*TASK STATEMENT*. The records below are to be copied exactly, with their pictures left out.

*RECORD EXTRACTS*.

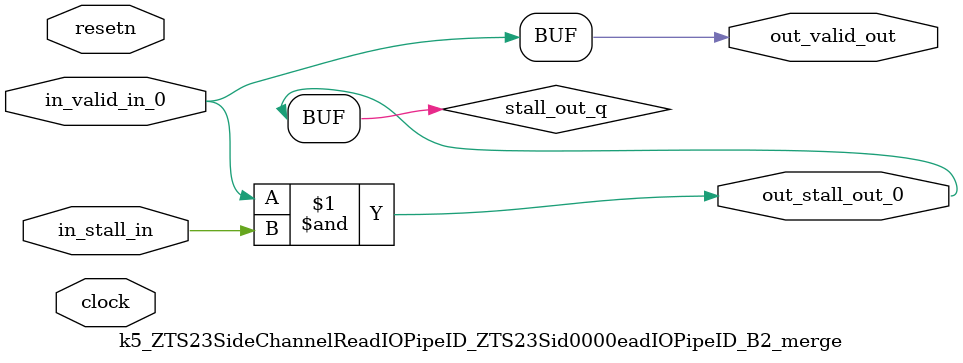
<source format=sv>



(* altera_attribute = "-name AUTO_SHIFT_REGISTER_RECOGNITION OFF; -name MESSAGE_DISABLE 10036; -name MESSAGE_DISABLE 10037; -name MESSAGE_DISABLE 14130; -name MESSAGE_DISABLE 14320; -name MESSAGE_DISABLE 15400; -name MESSAGE_DISABLE 14130; -name MESSAGE_DISABLE 10036; -name MESSAGE_DISABLE 12020; -name MESSAGE_DISABLE 12030; -name MESSAGE_DISABLE 12010; -name MESSAGE_DISABLE 12110; -name MESSAGE_DISABLE 14320; -name MESSAGE_DISABLE 13410; -name MESSAGE_DISABLE 113007; -name MESSAGE_DISABLE 10958" *)
module k5_ZTS23SideChannelReadIOPipeID_ZTS23Sid0000eadIOPipeID_B2_merge (
    input wire [0:0] in_stall_in,
    input wire [0:0] in_valid_in_0,
    output wire [0:0] out_stall_out_0,
    output wire [0:0] out_valid_out,
    input wire clock,
    input wire resetn
    );

    wire [0:0] stall_out_q;


    // stall_out(LOGICAL,6)
    assign stall_out_q = in_valid_in_0 & in_stall_in;

    // out_stall_out_0(GPOUT,4)
    assign out_stall_out_0 = stall_out_q;

    // out_valid_out(GPOUT,5)
    assign out_valid_out = in_valid_in_0;

endmodule

</source>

*RESPONSE BOX*.
<source format=sv>



(* altera_attribute = "-name AUTO_SHIFT_REGISTER_RECOGNITION OFF; -name MESSAGE_DISABLE 10036; -name MESSAGE_DISABLE 10037; -name MESSAGE_DISABLE 14130; -name MESSAGE_DISABLE 14320; -name MESSAGE_DISABLE 15400; -name MESSAGE_DISABLE 14130; -name MESSAGE_DISABLE 10036; -name MESSAGE_DISABLE 12020; -name MESSAGE_DISABLE 12030; -name MESSAGE_DISABLE 12010; -name MESSAGE_DISABLE 12110; -name MESSAGE_DISABLE 14320; -name MESSAGE_DISABLE 13410; -name MESSAGE_DISABLE 113007; -name MESSAGE_DISABLE 10958" *)
module k5_ZTS23SideChannelReadIOPipeID_ZTS23Sid0000eadIOPipeID_B2_merge (
    input wire [0:0] in_stall_in,
    input wire [0:0] in_valid_in_0,
    output wire [0:0] out_stall_out_0,
    output wire [0:0] out_valid_out,
    input wire clock,
    input wire resetn
    );

    wire [0:0] stall_out_q;


    // stall_out(LOGICAL,6)
    assign stall_out_q = in_valid_in_0 & in_stall_in;

    // out_stall_out_0(GPOUT,4)
    assign out_stall_out_0 = stall_out_q;

    // out_valid_out(GPOUT,5)
    assign out_valid_out = in_valid_in_0;

endmodule

</source>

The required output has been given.